Love it or hate it, the world is full of “stuff”: nice stuff, and bad stuff. With one type of stuff they other type will undoubtedly follow.
I’ve not felt as low as I have in the past week for ages. I’ve spent the past while being happy and incredibly positive…I know the exact date I cheered up suddenly, this was 28th August 2007. I was reading The Secret and suddenly a whole host of things clicked into place, and I was filled with an immense rush of excitement. I felt like I’d found the answer to a question that was really important, although I have no idea what that question was. I felt a sense of belonging, while belonging to no one.
But my life changed. I was more positive than I had been for an absolute age, I felt that everything would be okay, everything was good, I was going somewhere and nothing or no one would stand in my way. I didn’t realise that exactly 3 months later I would feel lower that 6ft under.
Working so much and various other things going on in my little world all kind of came to blows in my head. Last Friday when I got back to Leicester after an amazing and nice couple of days at home, I realised that I am myself when I am there, back in sunny Thetford. The town that everyone that lives there hates, but finds so hard to leave. Every time I go back and return to Leicester a part of me stays behind. Suddenly I was sad and angry at the same time, all at once, and really just because of a bit of washing up. I also realised that I was stuck in Leicester for the best part of 3 weeks…I sat and cried and said to myself calmly “Ash, what am I doing?” I couldn’t reply.
I guess one of the major factors of my miserableness is one of those things I cannot comprehend. I ask people, their response is “that’s life.”
I wonder why some people succeed and others don’t. The people who have no respect for others always seem to succeed, while the people that really deserve something get nothing. It actually disgusts me somewhat…it’s not life. That isn’t how it’s supposed to be. We are all the same. We were all created equally. We are all alone, but for some reson we’ve managed to group together. I do not think it’s a good thing. We hurt people. We spend half our lives doing things to make other people feel bad and lonely, and for what? Because it makes us feel better. I’m sorry, but how on Earth can that make anyone feel better about themselves? It makes no sense to me.
I get eaten away by some incredible sense of guilt if I so much as say something that could be taken the wrong way, and in my head I tell myself off, and continue to explain myself just in case.
Relationships are funny things. I ask why the people we are interested in are not interested in return. The answer….that’s life. This is quite hard to grasp. Sometimes I reflect on the past year. Almost all of it has been taken up pining after someone I barely understand, and yet can’t seem to stop thinking about. The trouble is that I want to understand him more that I’ve ever understood anyone. He’ll never know how much. It’s something that, try as I might, I cannot for th life of me put into words. Anyway, as he says he’s damaged goods, and that infuriates me somewhat. It goes back to people who are out to hurt others. Because of what people do, this amazing person, who’s got so much to offer someone, sadly not me, might not feel that they can, until it’s too late.
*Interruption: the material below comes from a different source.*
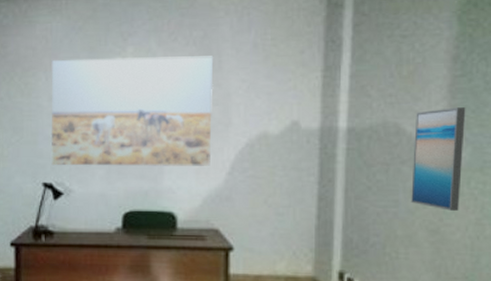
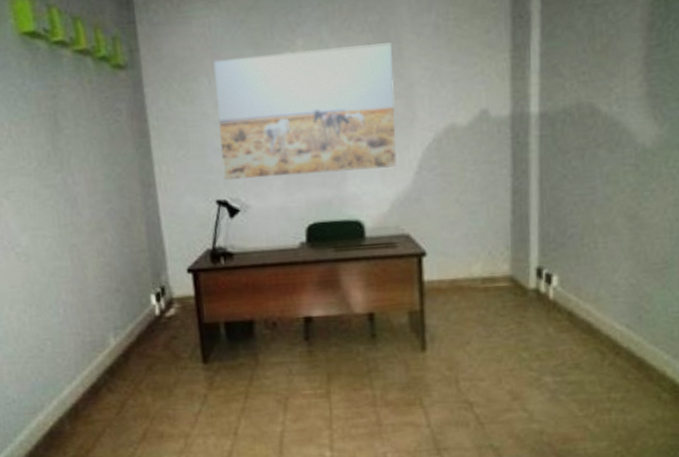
wall art: present [411,107,466,211] -> none [608,80,663,194]

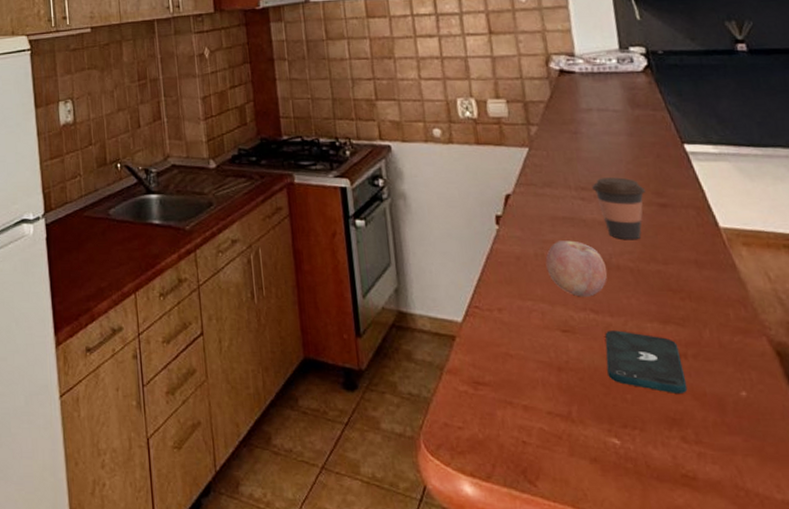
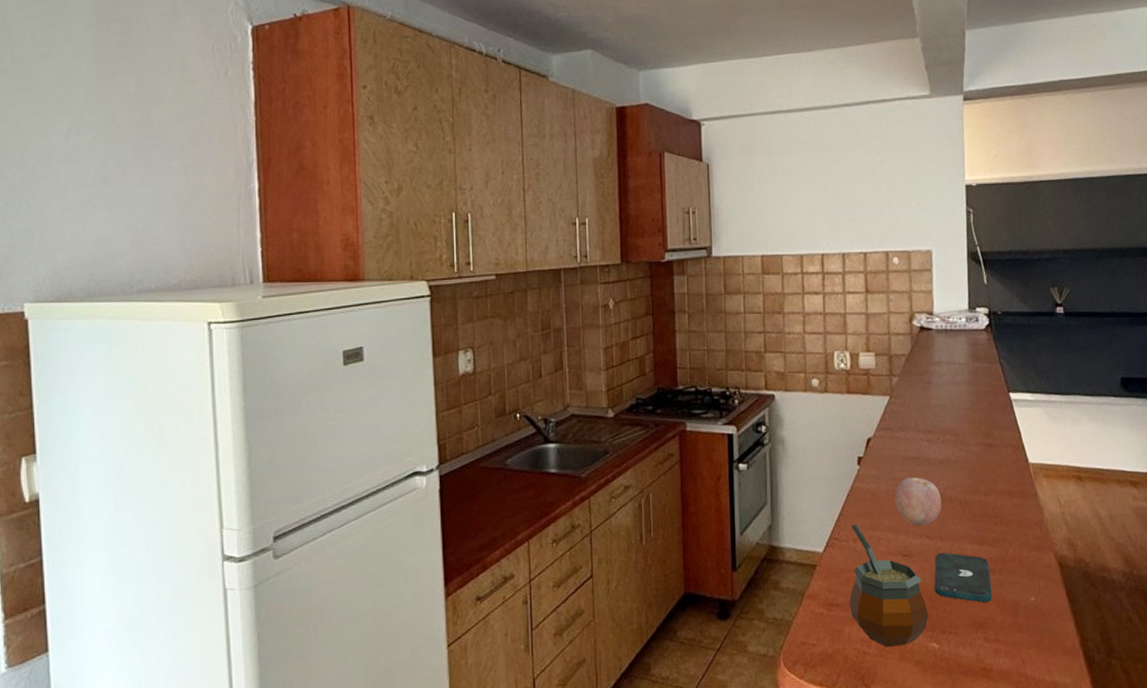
gourd: none [494,291,604,438] -> present [849,524,929,647]
coffee cup: present [592,177,646,240] -> none [937,421,978,476]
But how can someone who’s built this massive barrier to protect themselves ever break it down?
It’s not fair that a small few people can make things so damn difficult for an amazing person. I’d quite like to chop them all up into little pieces, or at least belittle them until they feel as small as and as tiny as a micro-organism, and see how they bloody well like it. If I could make everyone who’s hurt him suffer, even if only a few minutes, I would.
And him, the object of my affection, well I just want to grab him, give him a hug and make sure he knows that everything will be okay. I can’t promise that though, and that would give a false sense of hope. In truth, with “that’s life” as it is, I can’t get any sense of any hope for anything. I do have faith though, and in one way or the other, something will happen. Something with a good outcome, and things will be better for him than they have in a long time,
As for me, I will watch the world carry on…I will let life pass me by, opportunities float along and wonder to myself, when this chapter is over, how are the few people that really matter to me getting along.
As for him, I want to understand, I want to be there, and I want him to realise that no matter what happens, I thank him for every single little thing.